After a hearing, the administrative judge upheld the removal. The administrative judge found that "[i]n light of her admission that she knowingly altered the CA-17 ... the agency has proven the charge of falsification by the requisite preponderant evidence." The administrative judge noted that in 1984 the removal of the petitioner had been proposed for another falsification of an official document and "she testified that she was made aware at that time that falsification is considered a most serious infraction by the agency.

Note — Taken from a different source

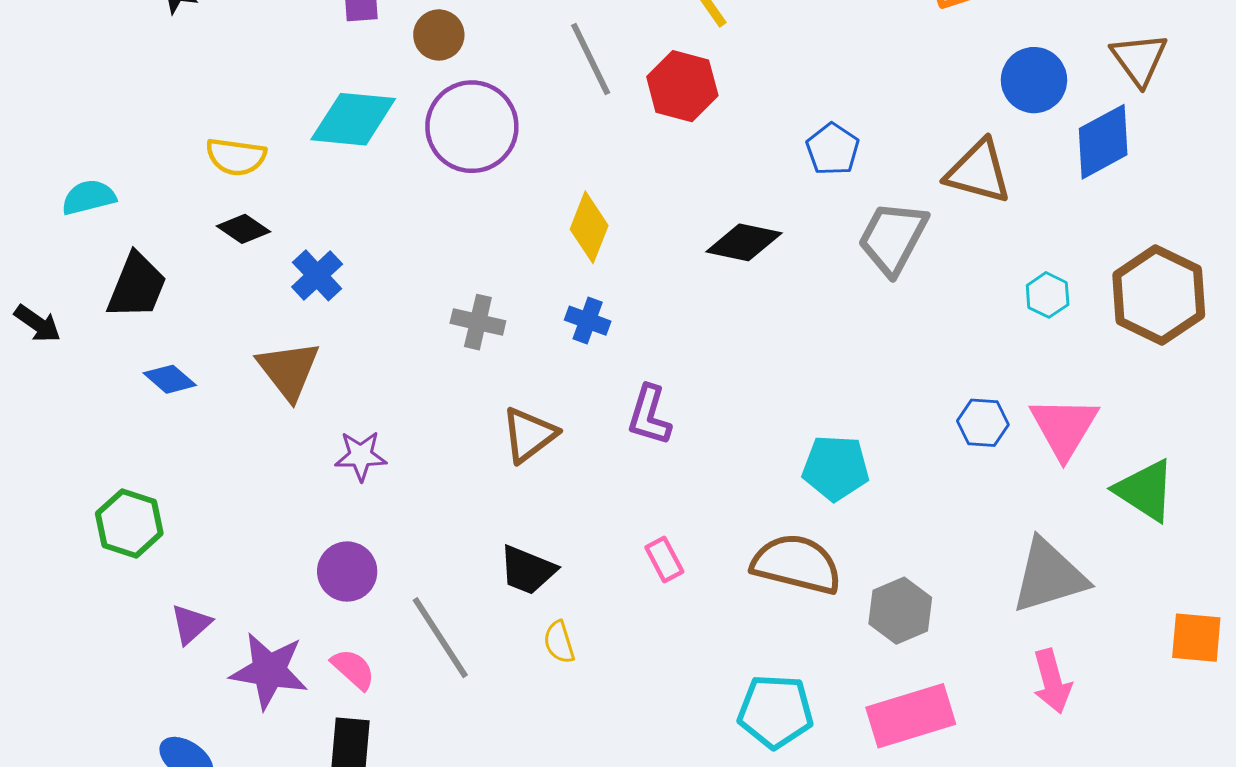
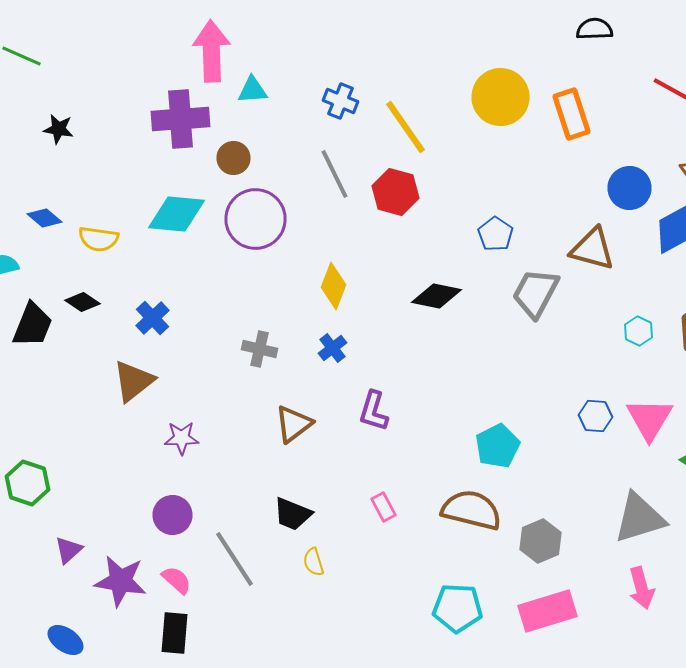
black diamond: (243, 229) -> (82, 302), moved
blue cross: (588, 321) -> (332, 348), turned 32
brown triangle: (289, 370) -> (134, 381), turned 30
blue diamond: (170, 379) -> (44, 218), moved
cyan pentagon: (836, 468) -> (498, 446), turned -30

Thus, she had to have known, for whatever reason she did it, that what she did was wrong." The administrative judge also held that the petitioner "has failed to prove by the requisite preponderant evidence that the agency committed any procedural error, let alone any harmful procedural error."

6

Finally, the administrative judge ruled that since the petitioner had "committed a serious offense" and had previously been disciplined for falsifying another official document--"falsifying the signature of an addressee to whom she had not delivered a certified piece of mail,"--"removal was a reasonable penalty which promoted the efficiency of the service."

7

The full Board denied the petitioner's petition for review of the initial decision of the administrative judge, which thereupon became the decision of the Board.

II

8

A. With the single exception noted below, all of the petitioner's contentions were fully addressed and properly rejected by the administrative judge in her comprehensive opinion. We affirm the decision of the Board on the basis of that opinion.

9

The petitioner also contends that the Board improperly refused to review the decision of the administrative judge. She has not established, however, that the Board abused its discretion or committed other legal error in denying review.

10

B. The petitioner also has moved to transfer this case to the United States District Court for the Southern District of Florida, where she has filed a complaint challenging her removal. She contends that her removal was a reprisal by her supervisor for her having filed a workmen's compensation claim, which she apparently views as making her case "a mixed one" over which only the district court and not this court would have jurisdiction. Williams v. Department of the Army, 715 F.2d 1485, 1491 (Fed.Cir.1983).

11

As the petitioner recognized in her letter to the clerk of this court dated July 23, 1987, however, her "[c]laim of discrimination in the [re]moval of Petitioner in the MSPB case was abandoned as indicated in [th]e transript [sic] of the MSPB hearing, see attachment A." As shown in attachment A, she did so after it was established that her supervisor was not involved in the decision to remove her. Having abandoned her claim of discrimination before the Board, the petitioner is precluded from raising it here. Accordingly, this is not a "mixed" case involving a claim of discrimination over which we would have no jurisdiction.